Start of MATERIAL FOR THIS TASK
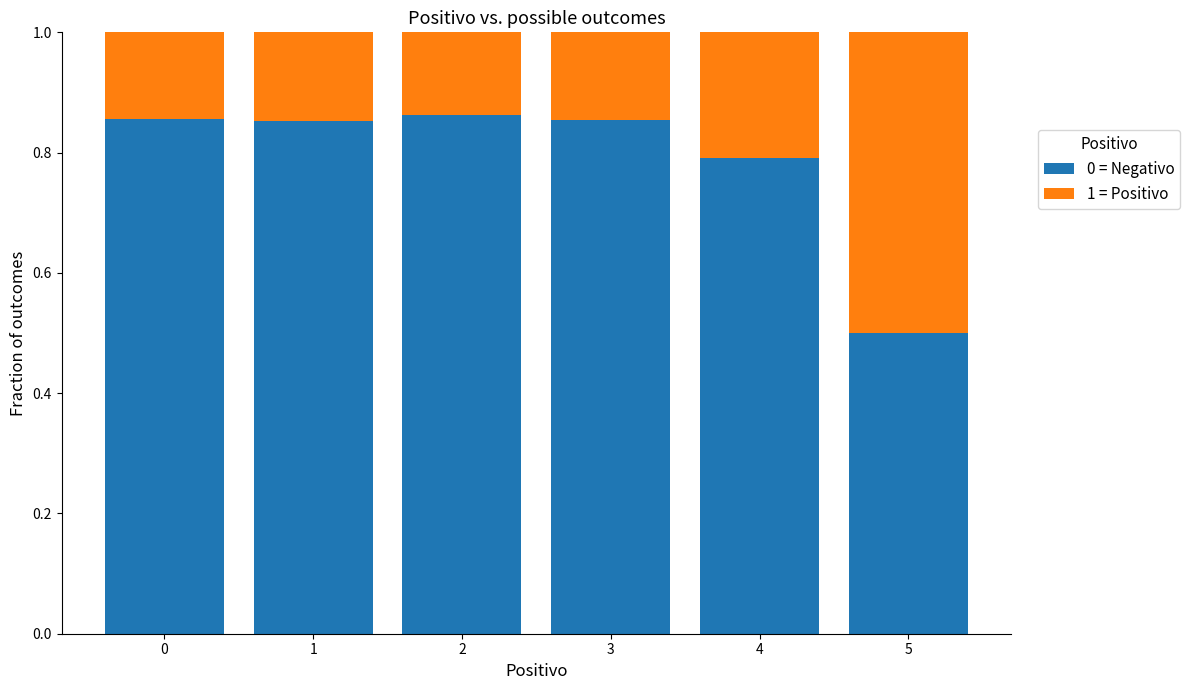

Count the 0 = Negativo values in the range 0 to 1.

6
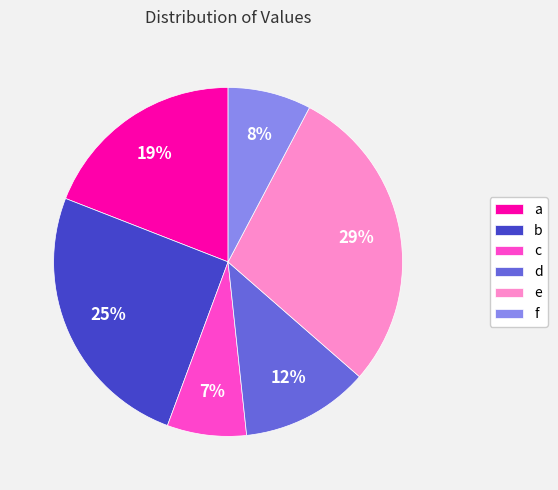

To the nearest percent, what portion does d represent?

12%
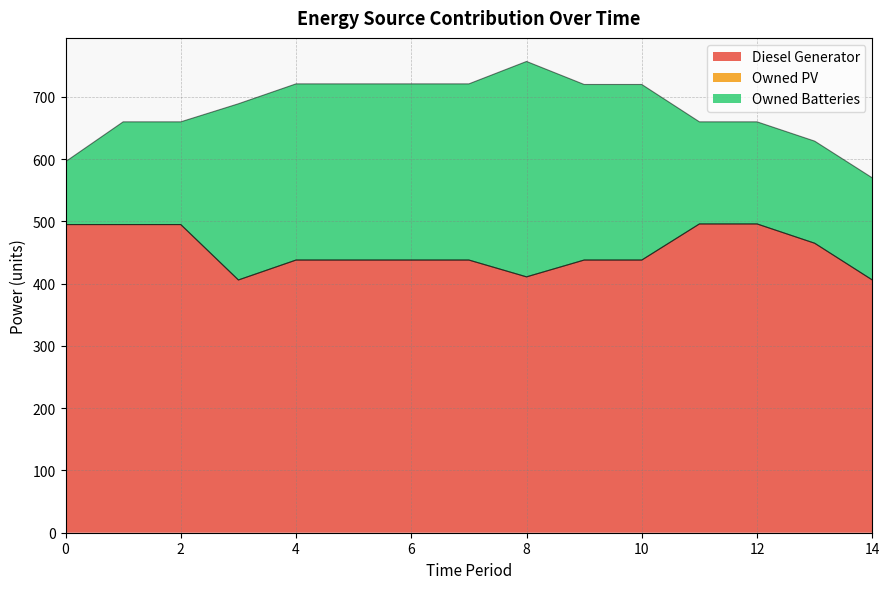

At which label does Diesel Generator reach its peak?

11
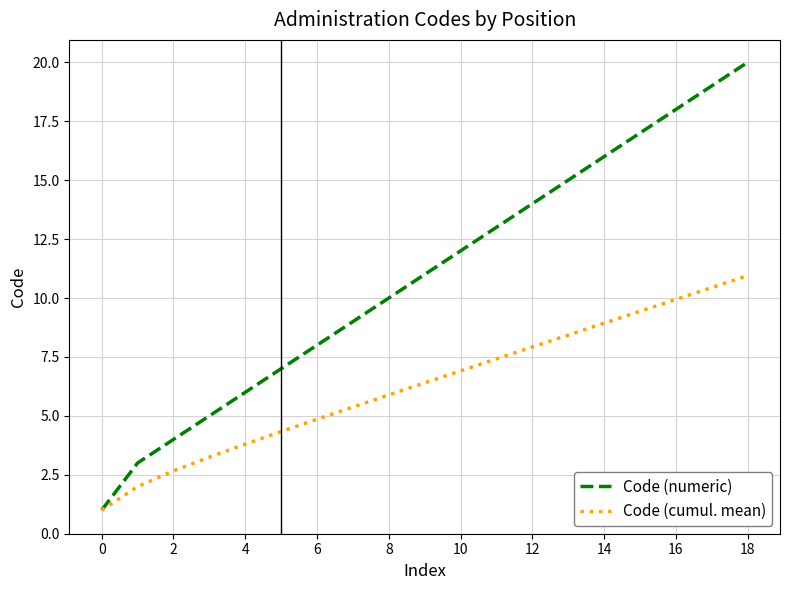

What is the minimum value shown in the chart?

1.0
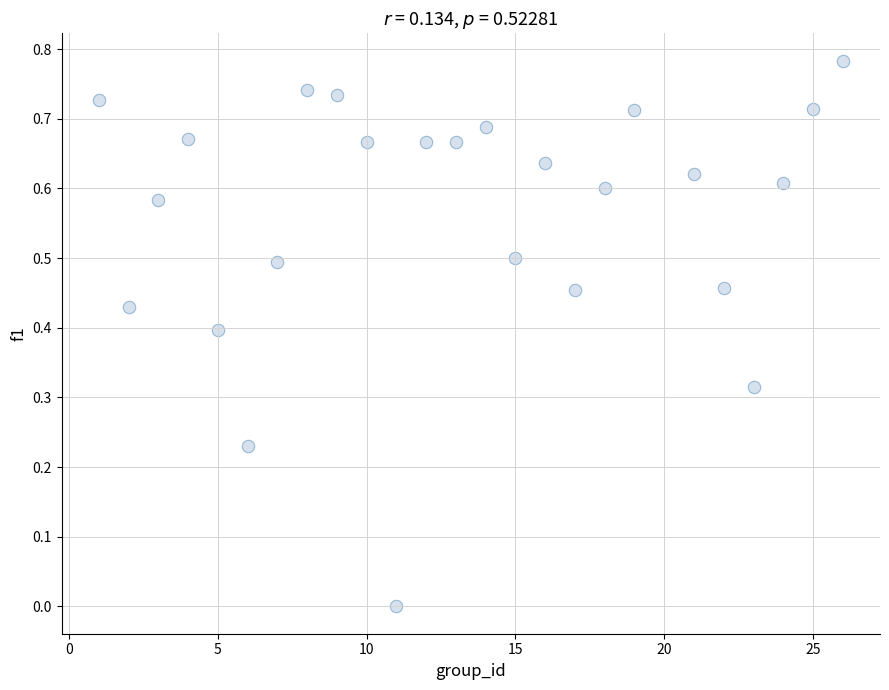

What is the range of X values (max minus min)?

25.0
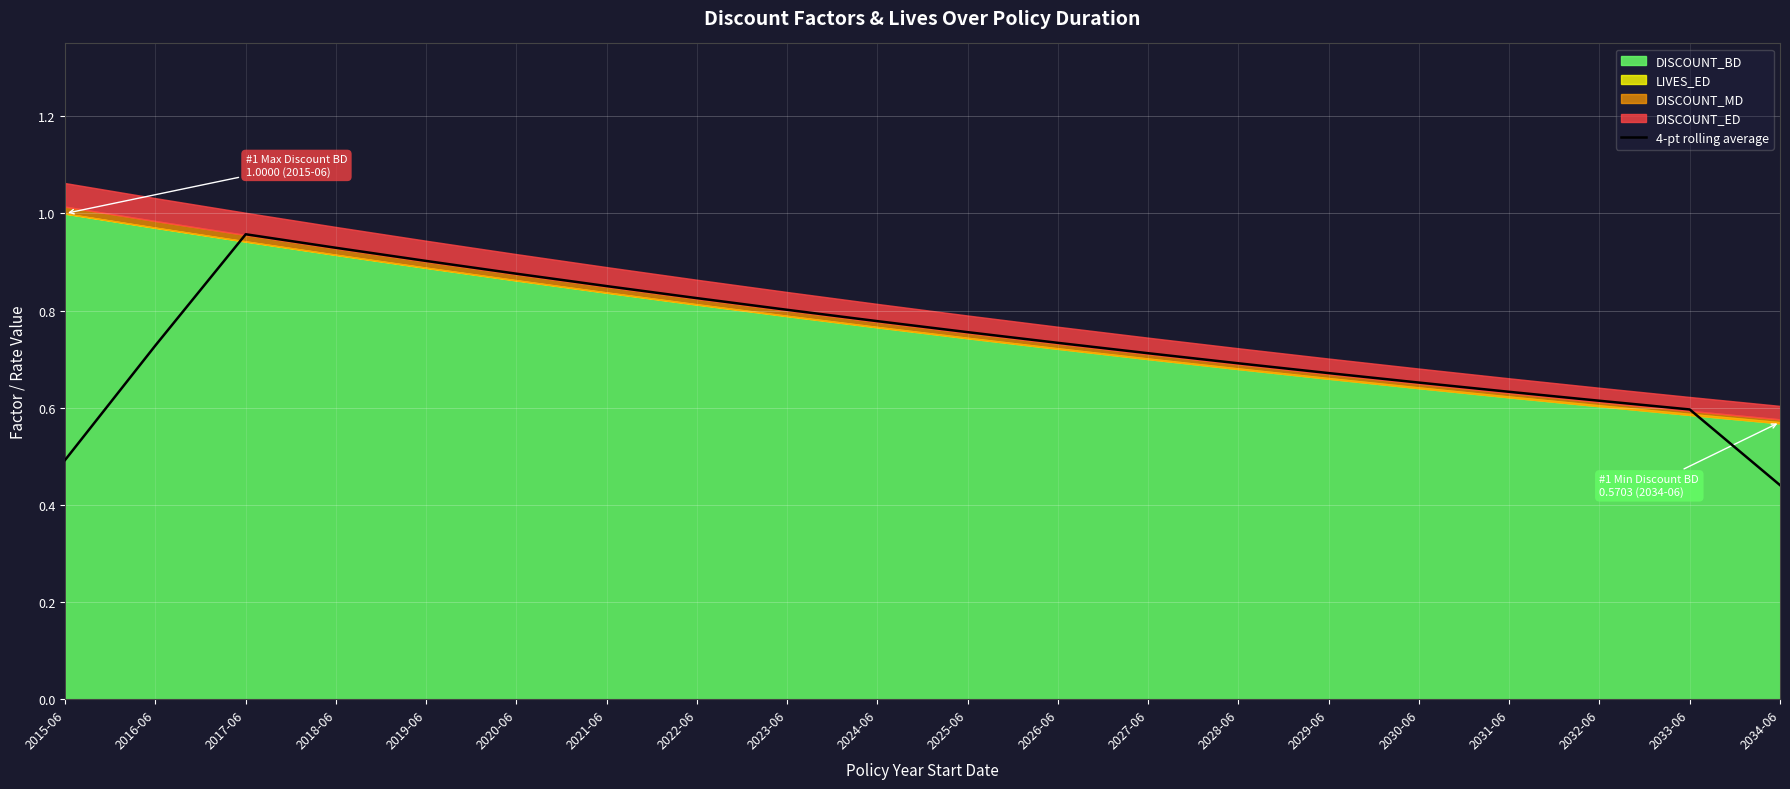

How many lines are shown in the chart?

1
End of MATERIAL FOR THIS TASK
◆ AIM OF THE EXERCISE ◆
Will you copy the rows above word for word, starting at the line that contains "What is the minimum value shown in the chart?" and continuing through the last of the rows, but leaving out the pictures?

◆ EXERCISE ANSWER ◆
What is the minimum value shown in the chart?

1.0

What is the range of X values (max minus min)?

25.0

How many lines are shown in the chart?

1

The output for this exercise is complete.